Enric Sagnier i Villavecchia (Barcelona, 1858-1931) was a Catalan architect.
Although now not well known in comparison with his contemporaries Antoni Gaudí, Lluís Domènech i Montaner and Josep Puig i Cadafalch, he was responsible for a number of landmark buildings, was very prolific, and could turn his hand to many styles, including neo-Gothic, neo-Baroque and Modernista. He qualified as an architect in 1882, and one of his earliest works, together with Josep Domènech i Estapà, was the Palau de Justicia in Barcelona.
He began his professional career as an assistant to Francisco de Paula del Villar y Lozano: under his instructions he carried out his first work, the refurbishment of the chapel of Sant Josep in the church of Montserrat abbey (1884). His first important work was the church of Santa Engràcia de Montcada (1886), in neo-Gothic style; it was destroyed during the Spanish Civil War. His first apartment building, the Casa Cuyàs, was built the same year.

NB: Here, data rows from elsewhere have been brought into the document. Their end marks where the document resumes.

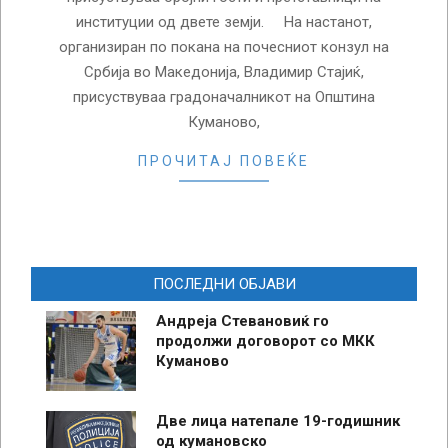
институции од двете земји. На настанот,
организиран по покана на почесниот конзул на
Србија во Македонија, Владимир Стајиќ,
присуствуваа градоначалникот на Општина
Куманово,
ПРОЧИТАЈ ПОВЕЌЕ
ПОСЛЕДНИ ОБЈАВИ
Андреја Стевановиќ го
продолжи договорот со МКК
Куманово
Две лица натепале 19-годишник
од кумановско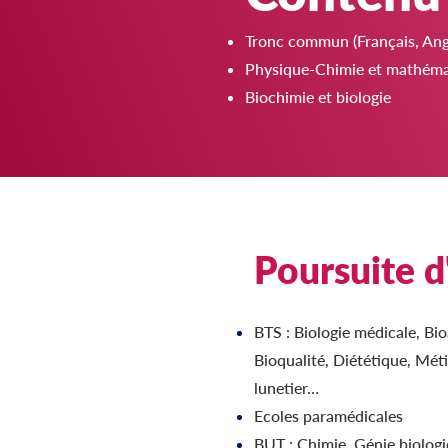
Tronc commun (Français, Ang
Physique-Chimie et mathéma
Biochimie et biologie
Poursuite d
BTS : Biologie médicale, Bio
Bioqualité, Diététique, Méti
lunetier…
Ecoles paramédicales
BUT : Chimie, Génie biolog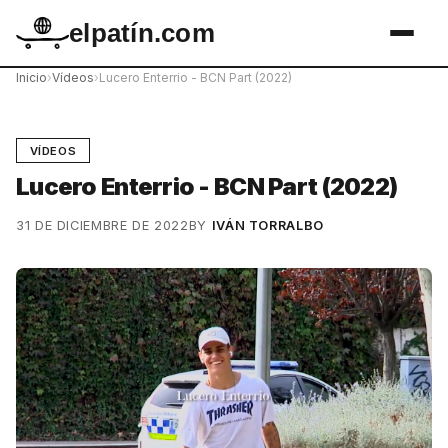
elpatín.com
Inicio
›
Vídeos
›
Lucero Enterrio - BCN Part (2022)
VÍDEOS
Lucero Enterrio - BCN Part (2022)
31 DE DICIEMBRE DE 2022
BY
IVÁN TORRALBO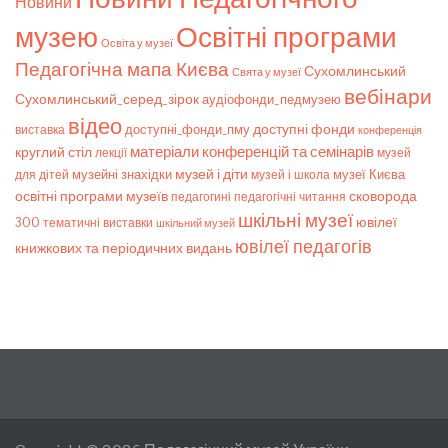
Новини
музею
Освітні програми
Освіта у музеї
Педагогічна мапа Києва
Сухомлинський
Свята у музеї
вебінари
Сухомлинський_серед_зірок
аудіофонди_педмузею
відео
доступні фонди
доступні_фонди_пму
виставка
конференція
матеріали конференцій та семінарів
круглий стіл
лекції
музей
музей і діти
музейні знахідки
музеї Києва
для дітей
музей і школа
освітні програми музеїв
сковорода
педагогічні читання
педагогині
шкільні музеї
ювілеї
300
тематичні виставки
шкільний музей
ювілеї педагогів
книжкових та періодичних видань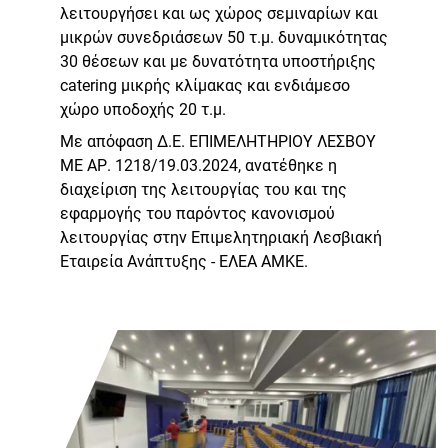
λειτουργήσει και ως χώρος σεμιναρίων και
μικρών συνεδριάσεων 50 τ.μ. δυναμικότητας
30 θέσεων και με δυνατότητα υποστήριξης
catering μικρής κλίμακας και ενδιάμεσο
χώρο υποδοχής 20 τ.μ.
Με απόφαση Δ.Ε. ΕΠΙΜΕΛΗΤΗΡΙΟΥ ΛΕΣΒΟΥ
ΜΕ ΑΡ. 1218/19.03.2024, ανατέθηκε η
διαχείριση της λειτουργίας του και της
εφαρμογής του παρόντος κανονισμού
λειτουργίας στην Επιμελητηριακή Λεσβιακή
Εταιρεία Ανάπτυξης - ΕΛΕΑ ΑΜΚΕ.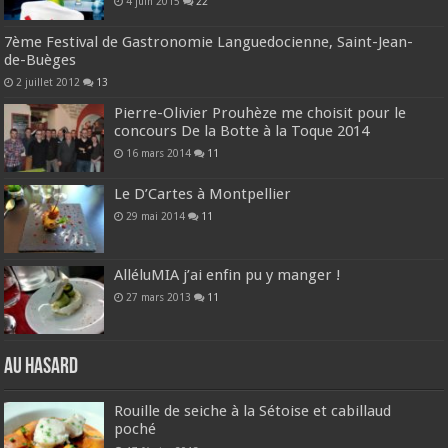
4 juin 2015
22
7ème Festival de Gastronomie Languedocienne, Saint-Jean-
de-Buèges
2 juillet 2012
13
Pierre-Olivier Prouhèze me choisit pour le
concours De la Botte à la Toque 2014
16 mars 2014
11
Le D’Cartes à Montpellier
29 mai 2014
11
AlléluMIA j’ai enfin pu y manger !
27 mars 2013
11
Au hasard
Rouille de seiche à la Sétoise et cabillaud
poché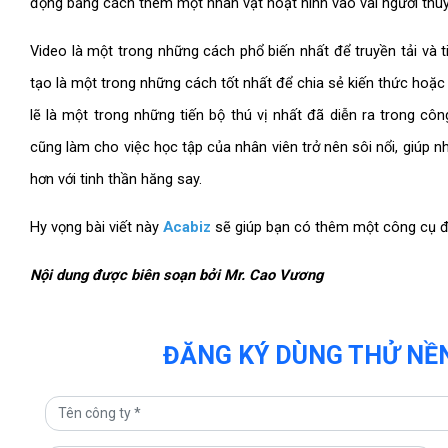
động bằng cách thêm một nhân vật hoạt hình vào vai người thuyế
Video là một trong những cách phổ biến nhất để truyền tải và t
tạo là một trong những cách tốt nhất để chia sẻ kiến ​​thức ho
lẽ là một trong những tiến bộ thú vị nhất đã diễn ra trong c
cũng làm cho việc học tập của nhân viên trở nên sôi nổi, giúp nh
hơn với tinh thần hăng say.
Hy vọng bài viết này
Acabiz
sẽ giúp bạn có thêm một công cụ để
Nội dung được biên soạn bởi Mr. Cao Vương
ĐĂNG KÝ DÙNG THỬ NỀN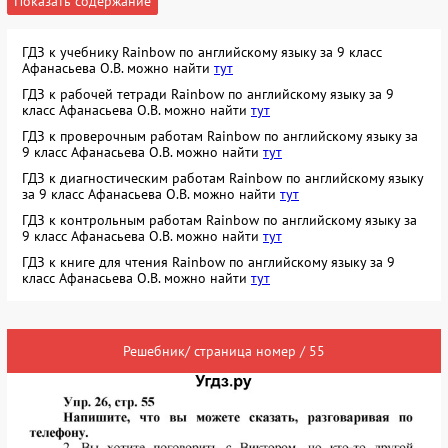
Показать содержание
ГДЗ к учебнику Rainbow по английскому языку за 9 класс
Афанасьева О.В. можно найти
тут
ГДЗ к рабочей тетради Rainbow по английскому языку за 9
класс Афанасьева О.В. можно найти
тут
ГДЗ к проверочным работам Rainbow по английскому языку за
9 класс Афанасьева О.В. можно найти
тут
ГДЗ к диагностическим работам Rainbow по английскому языку
за 9 класс Афанасьева О.В. можно найти
тут
ГДЗ к контрольным работам Rainbow по английскому языку за
9 класс Афанасьева О.В. можно найти
тут
ГДЗ к книге для чтения Rainbow по английскому языку за 9
класс Афанасьева О.В. можно найти
тут
Решебник/ страница номер / 55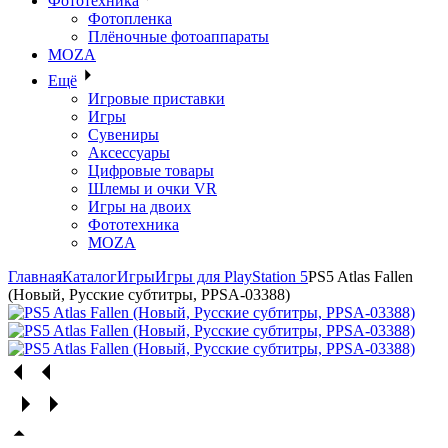
Фототехника
Фотопленка
Плёночные фотоаппараты
MOZA
Ещё
Игровые приставки
Игры
Сувениры
Аксессуары
Цифровые товары
Шлемы и очки VR
Игры на двоих
Фототехника
MOZA
Главная
Каталог
Игры
Игры для PlayStation 5
PS5 Atlas Fallen
(Новый, Русские субтитры, PPSA-03388)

He enjoyed considerable professional success from the beginning, receiving many commissions from the Church and the Catalan aristocracy. In 1886, while still in his twenties, he was commissioned, together with Josep Domènech i Estapà, to design Barcelona’s new Law Courts. Construction of this enormous project began the following year, and that same year Sagnier married Dolors Vidal-Ribas i Torrents. The couple had six children, of whom two died young and one, Josep Maria, also became an architect.
Enric Sagnier was a calm, devout man, who devoted his whole life to his career, and received many honours, such as the Barcelona City Council’s Gold Medal for having won a prize in the Council’s architecture competition three years running (1917). He was a member of the Acadèmia de Belles Arts de Sant Jordi and the Cercle Artístic de Sant Lluc, a society of Catholic artists, for which he designed the emblem. He also became a member of the Museums Board and a member of the board of the Caixa d’Estalvis de Barcelona. He was occasionally involved in politics, serving as Provincial Deputy on two occasions, representing a Catholic group allied to the Lliga Regionalista, the Centre de Defensa Social. He maintained close links with the Church, particularly the Salesians; he was appointed Diocesan architect of Barcelona, and in 1923 the Pope created him a Marquis. In his later years he worked with his son Josep Maria Sagnier i Vidal. He died in Barcelona in 1931.